Escribir la palabra amor siempre hace temblar el suelo bajo nuestros pies, especialmente, ese suelo que hemos dejado olvidado bajo la alfombra, un suelo de barniz distinto, textura distinta. Un suelo con otra piel a pesar de estar en el mismo cuerpo. Geografía de lo cotidiano que, como los anillos de crecimiento de un árbol, nos señala hacia las edades de una vida, cuando a esta la pensamos desde los afectos perdidos. El abrazo que dejamos caer justo cuando más se necesitaba; el beso que, ahora, jamás llegará a los labios deseados; la mano que buscó entrelazarse, la caricia sobre el rostro de quien ya no está.
Y, así, esa suerte de país de los afectos perdidos crece al mismo ritmo que la producción de producciones en este acontecer tan proclive al desquicie. La cuestión no está en la acumulación de afectos perdidos, la cuestión está en qué sucede en nosotros ante tanta pérdida y tan poco espacio para el misterio del amor. Porque, a pesar de la encrucijada en la que se ha convertido este presente para las relaciones entre personas, nosotros, los humanos, necesitamos del amor y del amar para vivir.
Escribir sobre amor es, al mismo tiempo, un misterio. Sufjan Stevens lo cantó, Luca Guadagnino lo hizo película y André Aciman hizo la parte más importante. Escribir sobre amor es mirar a los ojos de la vida sabiendo que la vida nos hará caer desde bien alto. Que nos hará trizas. Pero habrá sido vida. Habrá sido. Escribir sobre amor, en tiempos de tinderización de las relaciones, de saldos y simulacros, es audacia frente a esas anomalías de nuestro propio tiempo. Y la cuestión tampoco va de saldos ni de simulacros, la cuestión va sobre los motivos por los que hemos decidido que la única persona por la que nos partiríamos la cara somos nosotros mismos, mientras el resto es considerado, en un claro homenaje a la convivencia aristotélica, esclavo o animal.
En ‘Los besos’, Manuel Vilas, posiblemente uno de los escritores que mejor esté pensando el amor más convencional en clave narrativa, escribe una frase que mide muy bien la musculatura de este presente: "Para eso venimos al mundo, para enamorarnos hasta morir de locura. Aunque nunca es así, nos morimos de otras cosas, pero no de amor". Así es. Ya nadie muere de amor.

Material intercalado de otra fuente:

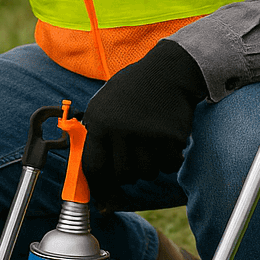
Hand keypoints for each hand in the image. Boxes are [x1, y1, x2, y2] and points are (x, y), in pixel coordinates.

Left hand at [81, 40, 208, 209]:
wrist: (168, 71)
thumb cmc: (132, 91)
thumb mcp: (103, 104)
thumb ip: (95, 135)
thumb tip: (88, 174)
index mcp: (100, 122)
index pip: (93, 166)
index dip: (99, 181)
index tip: (105, 187)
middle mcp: (120, 130)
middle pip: (122, 175)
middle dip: (128, 174)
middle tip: (134, 160)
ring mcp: (146, 134)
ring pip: (146, 173)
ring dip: (149, 167)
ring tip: (151, 148)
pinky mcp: (170, 137)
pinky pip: (167, 166)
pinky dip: (169, 161)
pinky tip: (167, 145)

Nadie tiene la osadía para ello, la tranquilidad necesaria o, simplemente, la monogamia.
Morir de amor, morir por amor, es una frase propia del siglo XX, de vieja escuela, quizá, de último romántico, pero hubo un tiempo en el que morir de amor dotaba de sentido a un intervalo de nuestras vidas. Quien la pronunciaba sabía que era un imposible, pero al verbalizarla se sabía que el orden de un mundo muy concreto se le estaba regalando al otro, al rostro que te observa mientras se dice y nombra.
Otra escritora, la sevillana Silvia Hidalgo, ganadora del premio Tusquets en su edición 2023, por ‘Nada que decir’, levanta una historia a cuya complejidad sólo llegaremos si la pensamos desde las dimensiones y coordenadas de una sociedad que ha decidido instalar a buena parte de sus habitantes en la intemperie afectiva y económica, personas medidas por asimetrías de poder y herencias emocionales que venían sin instrucciones ni hoja de ruta. Vulnerabilidad a saco y en vena que describe con una prosa medida y cuidada.
Ese tocar hueso en el que nos encontramos le permite desarrollar a Hidalgo una novela que, dividida en dos partes, disecciona el dolor y el daño que inferimos y nos infieren cuando dejamos que la animalidad sustituya al peso de nuestra existencia, esa suerte de todo vale en el que estamos instalados. Sería interesante que quienes vayan a escribir sobre esta obra no se queden en la célebre frase – ese one hit wonder- "es una escritora que hace una radiografía sobre la vida de una mujer contemporánea".
Podría ser peor y añadir "en la edad adulta". Edad adulta. ¿De quién? Hidalgo se ha marcado una novela mayúscula sobre el daño que nos estamos haciendo unos a otros, sobre la calidad y la cualidad de lo despiadado en este ahora de pantallas y fotopollas. La intemperie nunca debe ser una opción y Silvia Hidalgo ha escrito, con vocación de alto vuelto, sobre lo que implica no poder ni saber elegir.